Ben smiled, but his complexion was pallid. Catherine thought for the first time that he looked older than his eighty-three years; that he had aged considerably since Thanksgiving. It was obvious the recent stress had taken its toll.

“Do we need anything more to defeat Rosenzweig’s motion?” Ben asked. “We can always add Mort’s affidavit.”

“Sure, we can add it. Everything helps. I expect Rosenzweig will counter with some excuse about the tattooer making a mistake, but the erroneous tattoo casts further doubt upon his credibility and raises yet another factual issue. We’re in good shape though, Ben Especially since Judge DiGiovanni’s got the case,” Catherine said. “Jeffers’s motion doesn’t stand a chance.”

“What about the scar, the cut he got protecting Beka?”

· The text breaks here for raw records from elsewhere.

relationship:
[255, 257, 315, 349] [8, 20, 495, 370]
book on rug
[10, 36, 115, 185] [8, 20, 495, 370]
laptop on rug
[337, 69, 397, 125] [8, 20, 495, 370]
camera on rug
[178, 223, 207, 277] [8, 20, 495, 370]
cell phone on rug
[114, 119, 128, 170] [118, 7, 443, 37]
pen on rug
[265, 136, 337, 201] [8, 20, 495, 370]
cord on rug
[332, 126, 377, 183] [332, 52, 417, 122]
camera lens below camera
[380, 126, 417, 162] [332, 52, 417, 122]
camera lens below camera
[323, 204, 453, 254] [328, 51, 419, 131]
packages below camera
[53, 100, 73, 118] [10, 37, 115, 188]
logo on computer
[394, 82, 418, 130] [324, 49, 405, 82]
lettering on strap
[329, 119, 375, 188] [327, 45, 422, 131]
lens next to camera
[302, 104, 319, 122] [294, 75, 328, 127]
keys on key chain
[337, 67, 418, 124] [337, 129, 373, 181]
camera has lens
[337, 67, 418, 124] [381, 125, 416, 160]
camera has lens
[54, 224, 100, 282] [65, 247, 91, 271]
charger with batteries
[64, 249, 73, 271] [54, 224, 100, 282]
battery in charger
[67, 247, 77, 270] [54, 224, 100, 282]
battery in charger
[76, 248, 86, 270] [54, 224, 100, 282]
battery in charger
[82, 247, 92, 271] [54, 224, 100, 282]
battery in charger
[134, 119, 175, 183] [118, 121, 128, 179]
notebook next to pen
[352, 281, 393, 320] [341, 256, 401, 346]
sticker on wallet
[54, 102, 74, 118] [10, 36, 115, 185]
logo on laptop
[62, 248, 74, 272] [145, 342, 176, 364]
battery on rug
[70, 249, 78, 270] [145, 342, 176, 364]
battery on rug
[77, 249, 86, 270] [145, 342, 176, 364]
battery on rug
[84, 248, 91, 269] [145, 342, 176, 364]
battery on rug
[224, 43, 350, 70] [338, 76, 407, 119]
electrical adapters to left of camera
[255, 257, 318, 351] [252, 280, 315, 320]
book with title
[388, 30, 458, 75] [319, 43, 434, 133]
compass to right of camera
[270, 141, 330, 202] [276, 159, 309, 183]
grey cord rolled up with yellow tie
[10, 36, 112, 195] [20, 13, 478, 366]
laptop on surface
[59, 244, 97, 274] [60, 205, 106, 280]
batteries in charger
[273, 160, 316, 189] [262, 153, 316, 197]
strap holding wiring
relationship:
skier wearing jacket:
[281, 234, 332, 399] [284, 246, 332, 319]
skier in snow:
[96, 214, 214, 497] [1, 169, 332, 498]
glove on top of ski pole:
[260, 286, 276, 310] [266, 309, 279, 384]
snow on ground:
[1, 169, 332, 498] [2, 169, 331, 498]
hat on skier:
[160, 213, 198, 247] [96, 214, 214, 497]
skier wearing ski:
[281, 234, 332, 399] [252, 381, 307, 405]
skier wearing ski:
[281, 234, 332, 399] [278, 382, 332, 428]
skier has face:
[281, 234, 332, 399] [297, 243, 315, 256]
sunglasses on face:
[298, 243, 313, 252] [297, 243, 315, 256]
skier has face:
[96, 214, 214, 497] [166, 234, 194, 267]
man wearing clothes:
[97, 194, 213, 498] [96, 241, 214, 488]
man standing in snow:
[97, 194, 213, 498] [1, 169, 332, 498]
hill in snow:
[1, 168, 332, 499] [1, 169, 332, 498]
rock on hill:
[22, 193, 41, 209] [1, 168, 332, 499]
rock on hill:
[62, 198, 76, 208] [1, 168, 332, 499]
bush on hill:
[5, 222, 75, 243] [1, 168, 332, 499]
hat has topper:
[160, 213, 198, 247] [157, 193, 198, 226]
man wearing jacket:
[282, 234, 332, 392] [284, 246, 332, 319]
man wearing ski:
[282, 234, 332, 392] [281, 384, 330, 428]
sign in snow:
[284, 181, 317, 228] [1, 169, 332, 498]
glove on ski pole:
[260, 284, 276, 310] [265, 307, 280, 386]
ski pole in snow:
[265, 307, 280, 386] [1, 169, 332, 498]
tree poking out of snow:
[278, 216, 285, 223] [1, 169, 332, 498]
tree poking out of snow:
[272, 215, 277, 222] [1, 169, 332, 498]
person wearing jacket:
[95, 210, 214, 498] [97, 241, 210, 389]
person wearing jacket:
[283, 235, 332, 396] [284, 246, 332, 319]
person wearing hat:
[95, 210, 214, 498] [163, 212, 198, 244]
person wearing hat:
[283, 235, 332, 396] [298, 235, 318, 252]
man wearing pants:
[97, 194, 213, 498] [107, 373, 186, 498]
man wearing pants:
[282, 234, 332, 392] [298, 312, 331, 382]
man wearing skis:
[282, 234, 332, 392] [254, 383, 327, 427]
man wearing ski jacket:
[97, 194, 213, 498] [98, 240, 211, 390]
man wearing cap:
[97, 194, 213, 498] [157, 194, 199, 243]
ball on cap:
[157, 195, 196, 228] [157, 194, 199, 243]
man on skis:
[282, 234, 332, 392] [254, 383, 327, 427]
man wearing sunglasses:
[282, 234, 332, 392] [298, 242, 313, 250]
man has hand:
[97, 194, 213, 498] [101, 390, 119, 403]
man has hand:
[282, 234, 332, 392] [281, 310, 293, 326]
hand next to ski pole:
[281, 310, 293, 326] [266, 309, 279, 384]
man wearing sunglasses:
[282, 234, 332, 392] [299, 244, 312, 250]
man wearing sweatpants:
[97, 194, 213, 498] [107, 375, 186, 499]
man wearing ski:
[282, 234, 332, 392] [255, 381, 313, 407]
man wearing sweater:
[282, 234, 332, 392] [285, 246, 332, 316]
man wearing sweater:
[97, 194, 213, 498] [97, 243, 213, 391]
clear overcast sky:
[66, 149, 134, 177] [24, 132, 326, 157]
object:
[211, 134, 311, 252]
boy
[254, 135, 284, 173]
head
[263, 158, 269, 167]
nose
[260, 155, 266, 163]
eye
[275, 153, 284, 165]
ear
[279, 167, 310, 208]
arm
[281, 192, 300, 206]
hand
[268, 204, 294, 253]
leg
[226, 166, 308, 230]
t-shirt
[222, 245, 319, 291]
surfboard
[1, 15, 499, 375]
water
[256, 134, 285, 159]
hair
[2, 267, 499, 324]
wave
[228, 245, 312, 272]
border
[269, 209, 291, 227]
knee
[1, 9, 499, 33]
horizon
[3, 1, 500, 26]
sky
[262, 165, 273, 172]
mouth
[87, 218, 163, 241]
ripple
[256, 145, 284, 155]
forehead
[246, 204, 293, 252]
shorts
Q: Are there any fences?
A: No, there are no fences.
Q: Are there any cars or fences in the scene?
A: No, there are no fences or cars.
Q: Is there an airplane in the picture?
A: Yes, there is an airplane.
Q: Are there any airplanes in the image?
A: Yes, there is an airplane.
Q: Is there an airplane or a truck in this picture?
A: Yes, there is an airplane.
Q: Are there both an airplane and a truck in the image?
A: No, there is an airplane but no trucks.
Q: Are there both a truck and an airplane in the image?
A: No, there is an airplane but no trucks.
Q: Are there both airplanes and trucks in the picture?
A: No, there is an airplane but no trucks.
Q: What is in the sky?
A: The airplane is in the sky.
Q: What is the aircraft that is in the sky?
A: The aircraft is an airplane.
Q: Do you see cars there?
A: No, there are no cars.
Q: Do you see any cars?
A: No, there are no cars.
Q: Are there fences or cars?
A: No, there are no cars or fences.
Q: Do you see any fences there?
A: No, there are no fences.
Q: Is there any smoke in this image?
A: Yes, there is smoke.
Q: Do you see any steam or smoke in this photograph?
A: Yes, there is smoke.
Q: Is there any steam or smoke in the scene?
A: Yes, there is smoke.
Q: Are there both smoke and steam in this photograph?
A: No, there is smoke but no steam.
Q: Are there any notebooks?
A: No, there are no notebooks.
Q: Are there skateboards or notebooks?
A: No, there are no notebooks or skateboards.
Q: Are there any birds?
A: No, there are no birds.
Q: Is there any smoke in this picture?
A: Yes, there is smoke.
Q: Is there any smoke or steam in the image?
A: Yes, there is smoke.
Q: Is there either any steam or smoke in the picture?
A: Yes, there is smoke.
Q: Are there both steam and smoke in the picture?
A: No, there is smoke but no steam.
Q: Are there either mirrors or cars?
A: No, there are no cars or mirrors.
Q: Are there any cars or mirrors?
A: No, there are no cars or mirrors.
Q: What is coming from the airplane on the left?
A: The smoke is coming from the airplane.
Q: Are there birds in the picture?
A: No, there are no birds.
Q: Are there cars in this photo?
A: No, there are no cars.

Catherine nodded. “They’re all pieces of evidence. Stack them up. One by one they drop on the scales of justice.”

“Liam,” Ben said in a raspy voice, “I want you to check your immigration records for me. Look up the name Krzyzecki. I’ll spell it for you: K-r-z-y-z-e-c-k-i. See if that name appears around the time that Rosenzweig entered the country.”

Liam watched Ben weakly write the name on a pad and hand it to him. The paper fluttered in Ben’s shaking grip.

“Who is that, Ben?”

“Elzbieta.”

Catherine looked stunned. “Oh my God! He married Elzbieta! Your two inspirations. Rosenzweig’s wife and the numbers.”

“Right. I’ll make a believer out of you, yet.” Ben grinned, then suddenly grimaced and grabbed his left arm.